Column Change Auditing with SSIS
I was recently asked by a client to write an SSIS package to update some data in a database. One of the requirements was to audit all changes with before and after column values, update user and update date. The client requested that CDC (Change Data Capture) NOT be implemented. And not being very proficient in .net programming languages, I chose not to attempt to code any SSIS “Scripting Component” transformations. An alternate method was chosen that used a combination of SSIS “Conditional Split”, “Derived Column”, “Multicast” and “Union All” transformations. The trick was to “create” a separate audit row for each column that was changed in a database row. The following example shows this method for the row update data flow. The row has already been determined to have column value changes before it reaches this point.Derive Static Values: Used to provide fixed values not derived from the data. In this case the audit output had an “Action” column designating an insert or update activity. This column value is set here. Also update Userid is derived from a passed variable, and update date was populated using getdate(). Hard coded table name and column name columns are also set here for each table being audited. Get Original Column Values: Does a lookup of each changing data row to get the original values to store in the audit tables OriginalValue column.
If Column n Changed: Series of Conditional Split transformations to test for value changes in each column. If a column value will be changed, the data flow is directed to a Multicast transformation. If the data value will not change, the data flow continues to check the next column for changes.

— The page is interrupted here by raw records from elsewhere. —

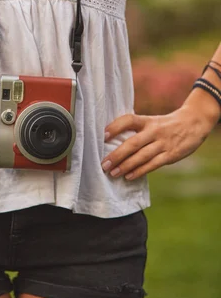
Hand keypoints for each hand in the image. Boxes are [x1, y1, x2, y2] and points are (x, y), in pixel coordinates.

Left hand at [100, 104, 215, 180]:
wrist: (194, 123)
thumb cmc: (166, 125)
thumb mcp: (152, 121)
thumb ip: (137, 130)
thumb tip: (113, 142)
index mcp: (147, 121)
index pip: (129, 120)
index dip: (115, 127)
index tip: (103, 135)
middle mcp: (154, 131)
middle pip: (132, 143)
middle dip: (117, 155)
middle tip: (104, 164)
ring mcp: (163, 144)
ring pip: (141, 156)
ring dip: (126, 166)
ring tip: (113, 173)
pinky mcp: (171, 155)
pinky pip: (153, 165)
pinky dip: (140, 171)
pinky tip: (129, 177)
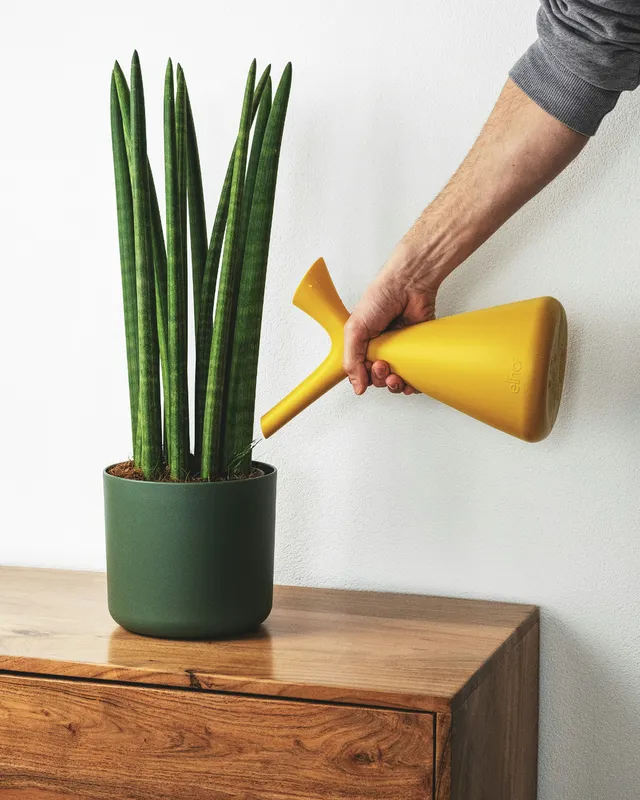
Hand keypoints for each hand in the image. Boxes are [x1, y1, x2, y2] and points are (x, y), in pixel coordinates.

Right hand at [343, 241, 440, 394]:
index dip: (364, 377)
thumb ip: (351, 359)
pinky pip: (416, 376)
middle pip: (379, 378)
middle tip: (382, 365)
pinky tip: (409, 382)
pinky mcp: (417, 350)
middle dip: (379, 378)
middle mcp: (382, 349)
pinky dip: (412, 384)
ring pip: (397, 380)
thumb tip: (356, 386)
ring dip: (395, 385)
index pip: (361, 371)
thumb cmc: (380, 297)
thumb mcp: (355, 329)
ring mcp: (400, 350)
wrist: (408, 285)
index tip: (368, 371)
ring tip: (395, 375)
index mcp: (364, 344)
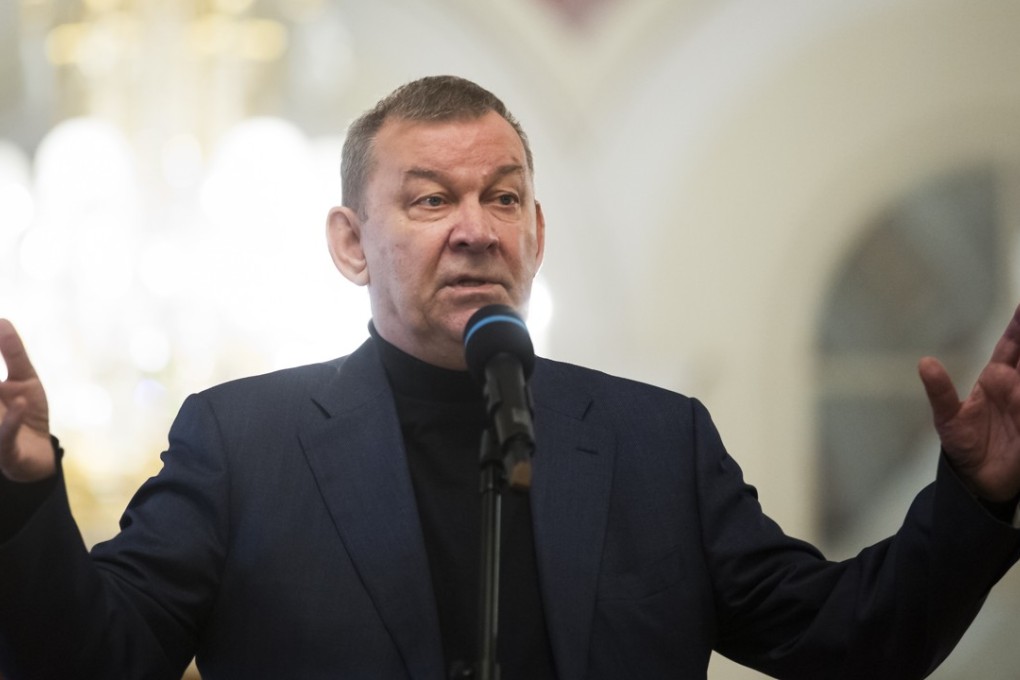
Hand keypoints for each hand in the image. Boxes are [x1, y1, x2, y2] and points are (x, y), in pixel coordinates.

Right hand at [0, 319, 55, 481]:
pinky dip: (11, 420)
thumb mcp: (24, 378)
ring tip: (4, 385)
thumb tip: (2, 320)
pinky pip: (4, 435)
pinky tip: (21, 403)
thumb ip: (12, 353)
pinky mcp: (4, 449)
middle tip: (1, 380)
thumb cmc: (25, 413)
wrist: (38, 455)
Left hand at [919, 303, 1019, 502]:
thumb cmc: (963, 442)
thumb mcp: (947, 416)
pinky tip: (1019, 395)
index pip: (1013, 345)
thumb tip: (925, 363)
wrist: (977, 478)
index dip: (1019, 325)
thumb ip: (940, 391)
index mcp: (997, 379)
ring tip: (1014, 360)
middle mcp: (1018, 387)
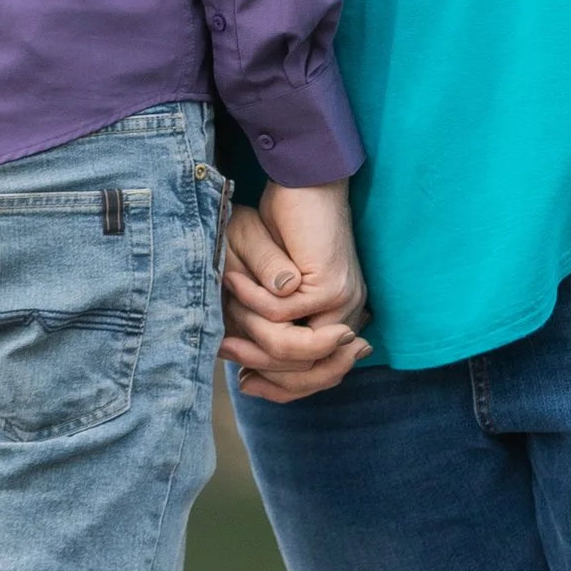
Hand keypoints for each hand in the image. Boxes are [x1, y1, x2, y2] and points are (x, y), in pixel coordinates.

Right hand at [220, 179, 371, 401]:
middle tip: (226, 352)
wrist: (303, 183)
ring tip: (227, 317)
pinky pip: (282, 313)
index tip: (241, 380)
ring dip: (252, 330)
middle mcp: (344, 318)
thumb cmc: (280, 229)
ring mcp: (342, 304)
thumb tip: (250, 379)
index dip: (277, 388)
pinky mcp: (330, 287)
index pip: (313, 379)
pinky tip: (236, 282)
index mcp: (334, 322)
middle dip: (260, 367)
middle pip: (306, 374)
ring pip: (293, 349)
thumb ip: (264, 329)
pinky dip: (253, 301)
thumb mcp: (262, 287)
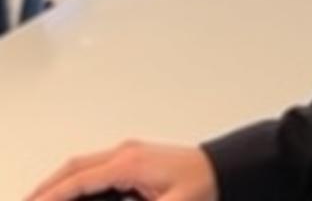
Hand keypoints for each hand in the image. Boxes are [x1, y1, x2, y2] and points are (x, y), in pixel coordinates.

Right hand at [25, 140, 216, 200]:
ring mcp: (130, 153)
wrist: (226, 167)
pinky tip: (73, 196)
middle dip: (47, 188)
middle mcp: (126, 153)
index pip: (79, 180)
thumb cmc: (203, 184)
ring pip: (83, 166)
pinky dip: (76, 181)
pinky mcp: (135, 159)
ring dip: (61, 183)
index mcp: (130, 163)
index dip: (52, 196)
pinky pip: (96, 167)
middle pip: (74, 167)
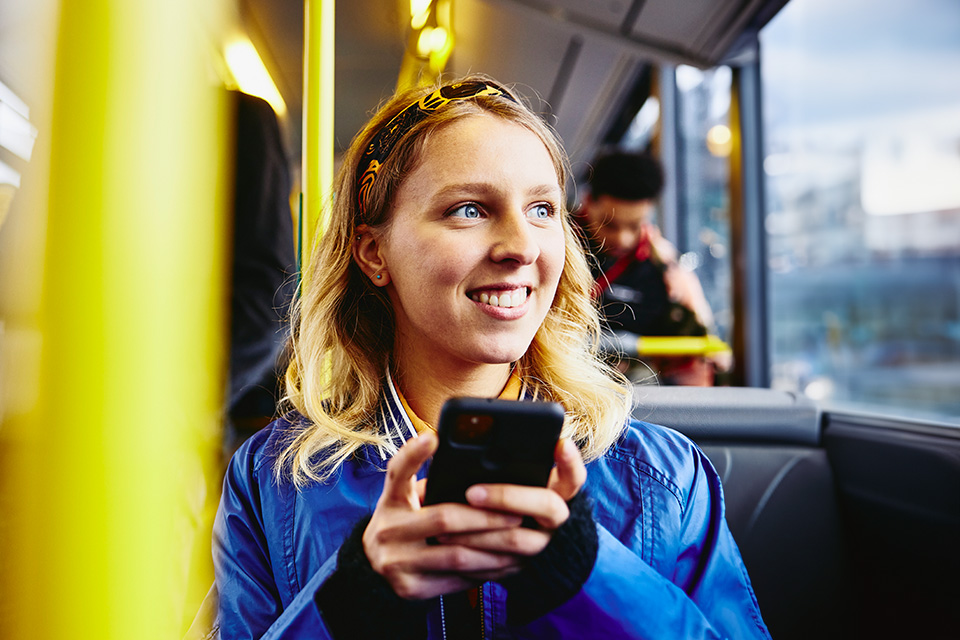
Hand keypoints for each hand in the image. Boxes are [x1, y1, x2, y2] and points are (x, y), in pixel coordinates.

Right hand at [362, 432, 525, 599]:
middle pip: (444, 519)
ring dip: (492, 548)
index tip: (433, 436)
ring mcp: (395, 562)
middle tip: (516, 514)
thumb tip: (479, 468)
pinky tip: (503, 563)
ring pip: (455, 555)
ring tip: (517, 540)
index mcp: (389, 499)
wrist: (373, 564)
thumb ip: (430, 481)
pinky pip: (455, 580)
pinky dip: (483, 571)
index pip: (397, 471)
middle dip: (486, 517)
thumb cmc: (403, 519)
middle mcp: (386, 529)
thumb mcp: (405, 495)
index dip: (413, 453)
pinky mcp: (409, 589)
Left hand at [434, 439, 586, 563]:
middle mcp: (557, 519)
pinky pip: (500, 566)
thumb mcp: (518, 477)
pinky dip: (472, 556)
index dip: (570, 462)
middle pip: (547, 506)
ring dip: (481, 533)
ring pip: (518, 541)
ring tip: (447, 524)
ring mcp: (543, 546)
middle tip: (471, 492)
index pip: (574, 475)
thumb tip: (472, 444)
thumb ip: (508, 463)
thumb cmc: (512, 493)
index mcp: (561, 491)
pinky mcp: (524, 568)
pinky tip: (447, 544)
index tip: (560, 443)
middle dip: (507, 497)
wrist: (522, 543)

Multicast n: Flows the data for a ColumnChanged split conditional to both the data update and audit destinations. One Multicast transformation is coded for each column tested for changes.
Union Data n: Unions the changed rows and the unchanged rows together for the next Conditional Split test.

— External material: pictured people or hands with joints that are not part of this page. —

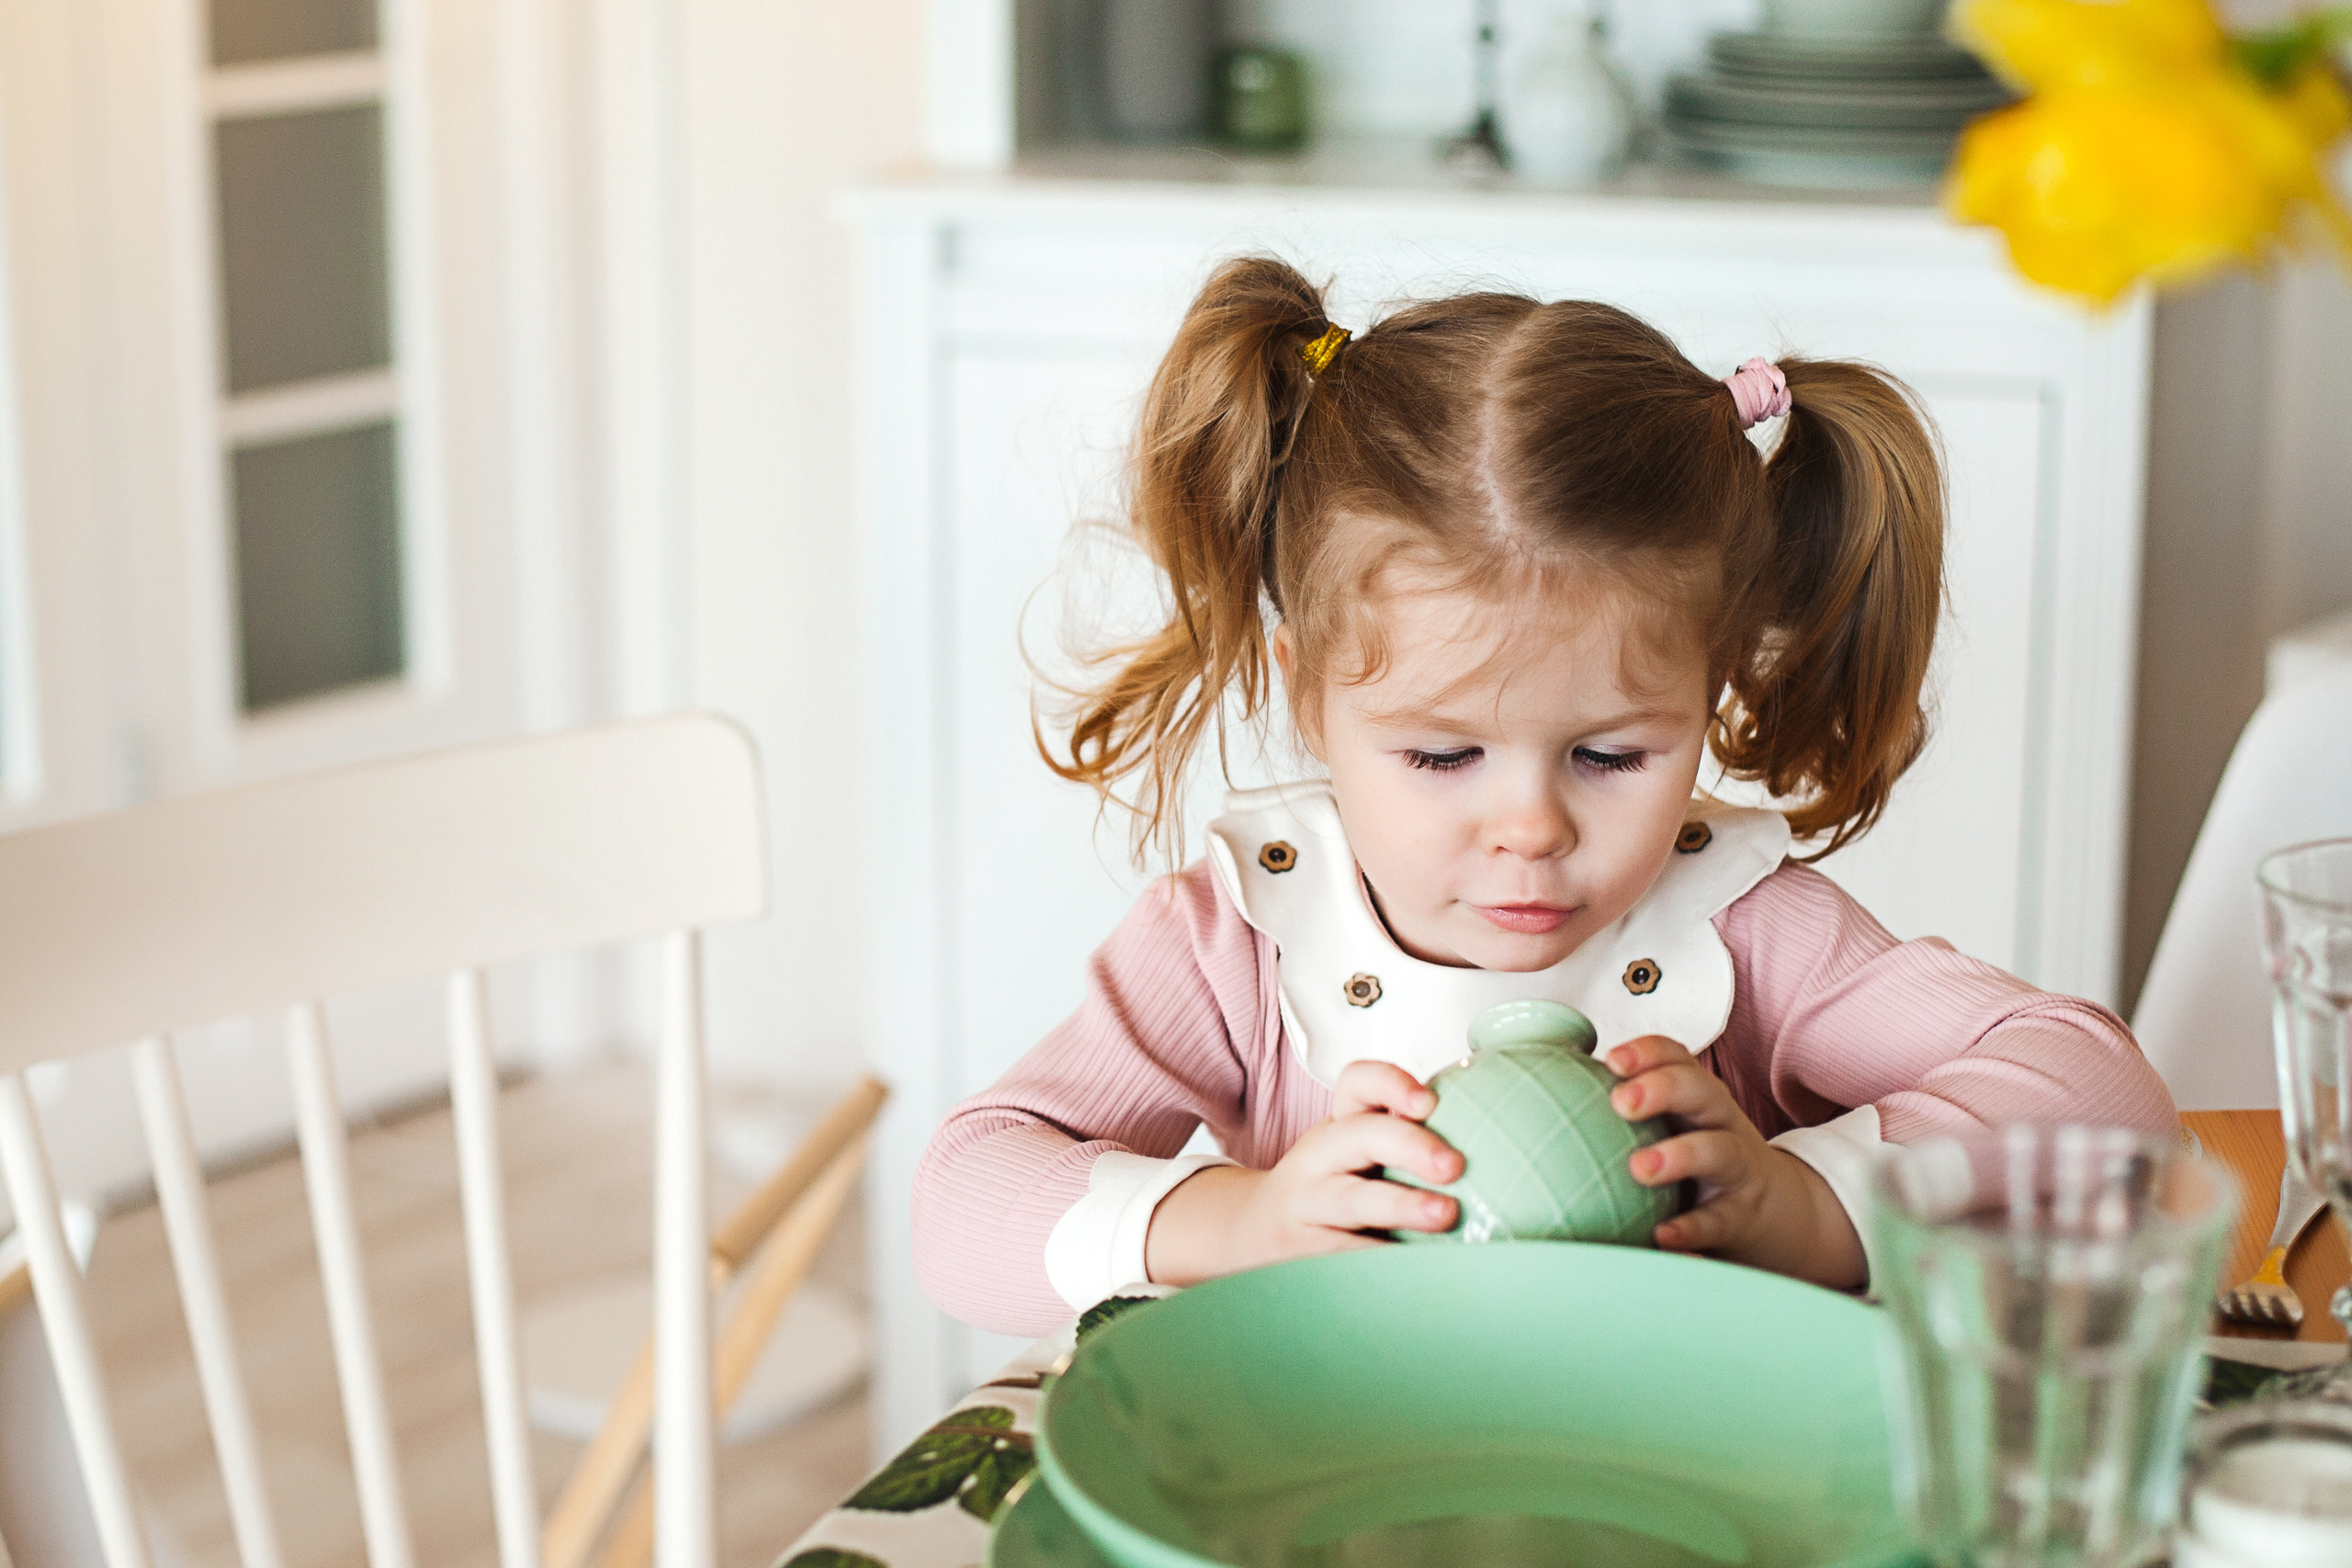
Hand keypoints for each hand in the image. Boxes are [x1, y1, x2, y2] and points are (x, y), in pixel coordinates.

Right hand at [1144, 1060, 1462, 1285]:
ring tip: (1444, 1214)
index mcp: (1341, 1125)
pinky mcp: (1301, 1251)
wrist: (1248, 1234)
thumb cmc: (1328, 1191)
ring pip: (1349, 1198)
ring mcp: (1306, 1204)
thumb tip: (1504, 1148)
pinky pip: (1344, 1255)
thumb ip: (1407, 1146)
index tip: (1429, 1102)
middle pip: (1359, 1135)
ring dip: (1399, 1204)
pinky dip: (1382, 1261)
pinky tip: (1417, 1270)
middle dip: (1408, 1144)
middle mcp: (1319, 1156)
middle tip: (1454, 1165)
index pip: (1357, 1083)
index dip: (1392, 1083)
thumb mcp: (1354, 1156)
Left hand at [1604, 1035, 1865, 1289]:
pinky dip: (1692, 1228)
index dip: (1648, 1052)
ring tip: (1640, 1168)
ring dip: (1680, 1155)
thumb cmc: (1699, 1161)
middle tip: (1621, 1103)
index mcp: (1695, 1096)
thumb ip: (1625, 1108)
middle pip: (1701, 1090)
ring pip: (1719, 1150)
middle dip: (1662, 1089)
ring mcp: (1737, 1168)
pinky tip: (1662, 1235)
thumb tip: (1543, 1087)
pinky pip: (1718, 1220)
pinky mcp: (1741, 1216)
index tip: (1613, 1061)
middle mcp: (1720, 1122)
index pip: (1677, 1058)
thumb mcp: (1672, 1123)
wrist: (1774, 1212)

Union Audit: Unions the rows together that were created for the audit output destination. Union All Input 1 and Union All Input 3 values for OriginalValue and BusinessKey are taken from “Get Original Column Values” transformation for each column (row), ChangedValue comes from the input source, TableName, Userid, UpdateDate ColumnName come from “Derive Static Values” transformation.
Count Rows Updated: Count of updated rows for logging.
Update Data Table: This is the destination of the actual data table where the data updates are to be made.
Audit Destination: The audit table destination containing each changed column as a row.
Below is a code snippet from the insert flow. As with the Update flow, the data is Multicast and Union’d so that the data is made available for both the insert data and audit destinations.
Split for Data and Audit Inserts: Multicast transformation that splits data into separate rows for each column for the audit destinations, and the output data for the “Insert New Data Row” destination.
Insert New Data Row: Destination for actual data insert.
Derive BusinessKey Data: Saves the new BusinessKey value from the source data for the audit row’s ChangedValue column. In an insert flow, all columns are captured for the audit with blanks provided for OriginalValue.
Derive Column n Data: Saves each data column of the inserted row for the ChangedValue column of the audit. Again, blanks are used for OriginalValue.
Union Audit: All audit columns (which have now been transformed into rows) are union’d together for audit destination insert.
Audit Destination: The audit table destination containing each column as a row with original value, changed value, etc.
The sample update and insert flows shown above are actually contained in a single data flow. The insert or update decisions are determined in a series of lookup transformations (not shown). Then, the audit output from the update and insert flows are union’d together again and stored in a “Raw File” destination. The raw file is passed to another data flow that handles the audit table inserts. A lookup of each data row using the passed business key gets the integer primary key value from the inserted / updated rows. The PK value is also required for the audit table.
Although there may be other ways to achieve the same goal of deriving a data row from a column, I’ve found that this basic method does it well using only “out of the box” SSIS components.